Against the backdrop of sustained regional growth, Chile, Colombia, and Peru moved one step closer to an integration of stock markets that could add a new dimension to their strong economic performance.

At a time when many Latin America economies continue to impress, three countries are on track to merge their stock markets. The decision by Chile, Peru, and Colombia to consolidate their stock markets and depositary trusts has been wrought with challenges, including internal market reforms and domestic political opposition. Despite obstacles to implementing the integration, the first step will take place before the end of the year.

The market integration process will take place in two stages. The first, called Intermediate Routing, launches in November and gives traders in each country access to securities markets in others through the appropriate regulatory bodies. The second stage, slated for December 2011, will allow for direct access to trading markets and the standardization of market rules and regulations. Last year, the total value of stocks traded on the exchanges of all three countries was just under $56 billion. Chile—the largest exchange—accounted for $34.7 billion, followed by Colombia with $16.5 billion and Peru at just over $4 billion. Using estimates from Europe’s stock market integration, officials estimate that the total value of stocks traded could soar to as much as $460 billion as a result of integration. The integration agreement is also expected to increase market liquidity in all three countries.

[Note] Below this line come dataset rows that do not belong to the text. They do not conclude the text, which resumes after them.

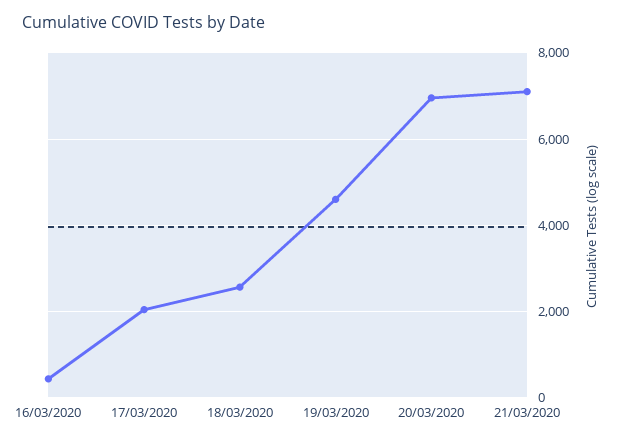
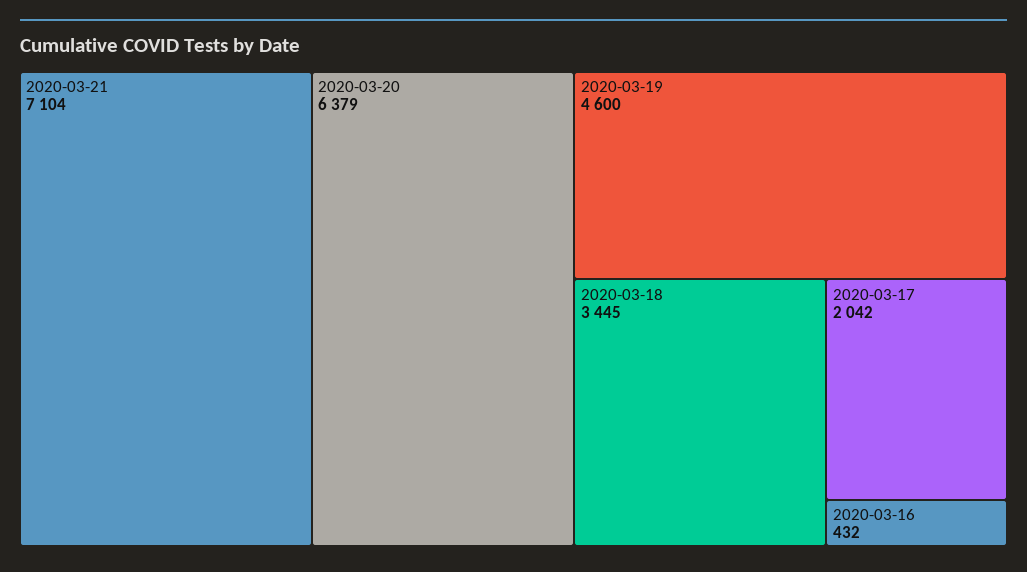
18/03/2020: 2600 -> 3445
20/03/2020: 7000 -> 6379

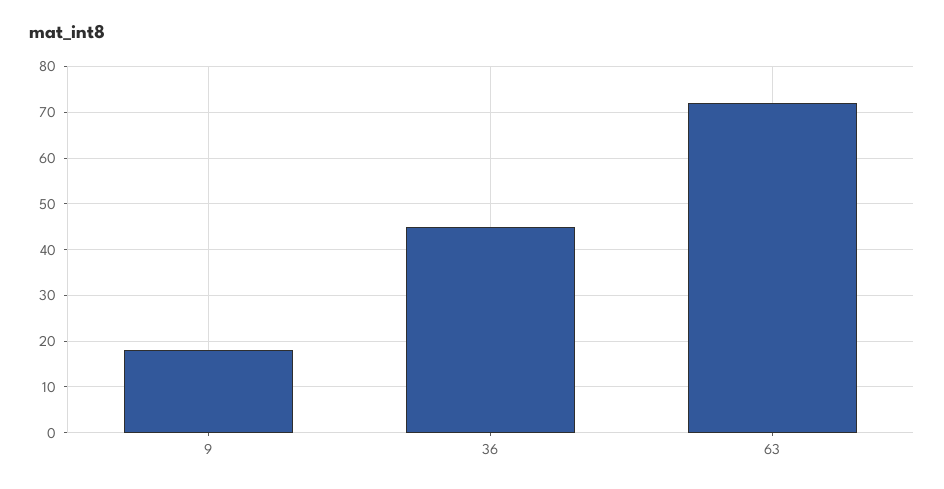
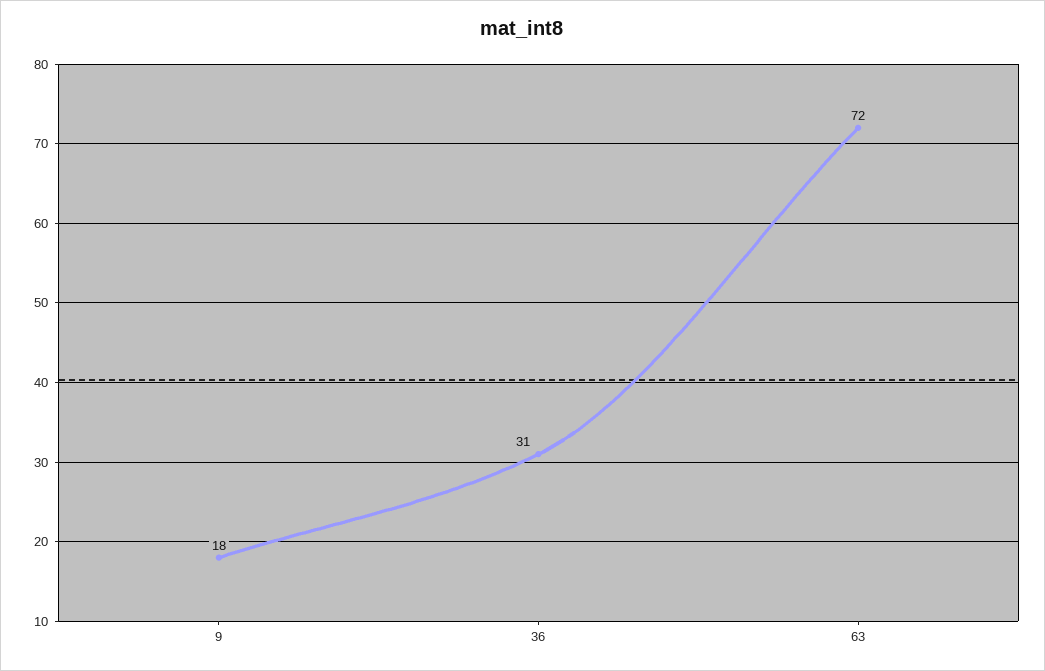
36: 45 -> 31

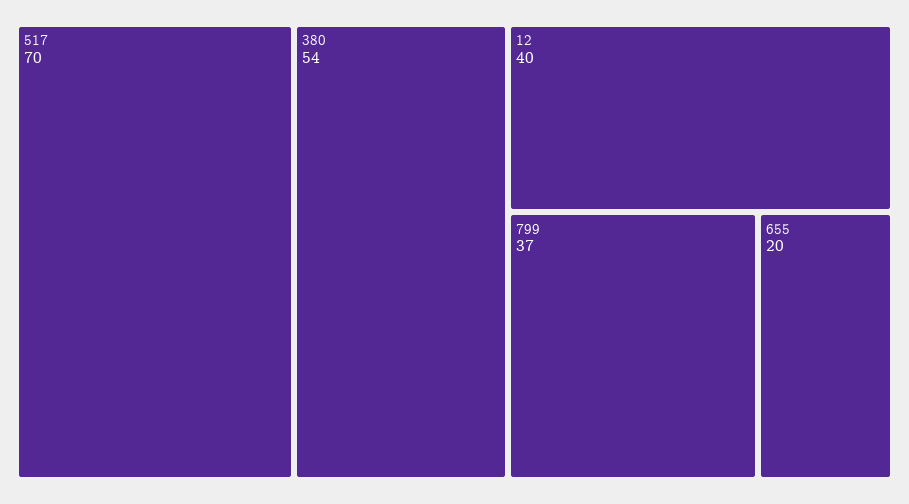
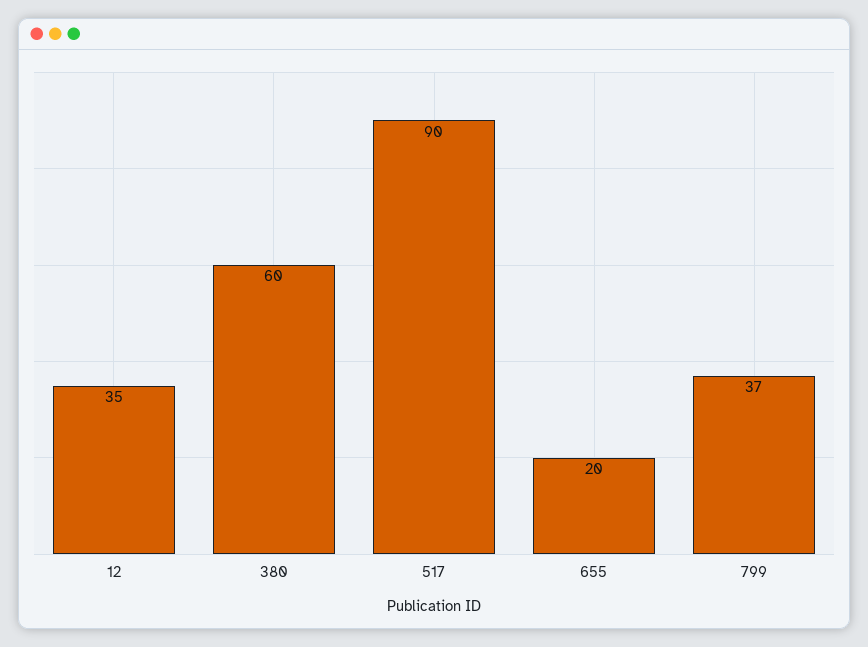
517: 70 -> 90
380: 54 -> 60
12: 40 -> 35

Despite misconceptions, the agreement will not result in a total merger of stock exchanges from all three countries into one, given that each stock market will operate under the auspices of the relevant regulatory body in each country. Instead, the deal will facilitate trilateral trading and investing by reducing transaction costs, improving the identification of traders and their national origin, stabilizing exchange rates, and removing conflicting tax laws. For example, a Colombian investor can currently purchase shares of companies in Chile and Peru. However, he must do so only through stockbrokers that have trading agreements with counterparts in the respective country. This arrangement can incur significant trading costs and create a hurdle before traders can act. The Market Integration Plan seeks to rein in these barriers.

Although in its infancy, the market integration plan between Chile, Peru, and Colombia could also represent a new avenue of competition for Mercosur. The Southern Common Market already implemented its version of stock market integration in 2004, and this month reaffirmed its goal of establishing a free trade agreement with the European Union by next year. In 2009, Mercosur’s largest economy, Brazil, handled $1.3 trillion of stock trading—more than three times the expected value of the integrated market between Chile, Peru and Colombia.

The three countries expect to complete their stock market integration by December 2011. Finance ministers from Chile, Peru, and Colombia are scheduled to meet in Bogotá in June 2011 to review implementation details for the final stage of the two-step integration plan.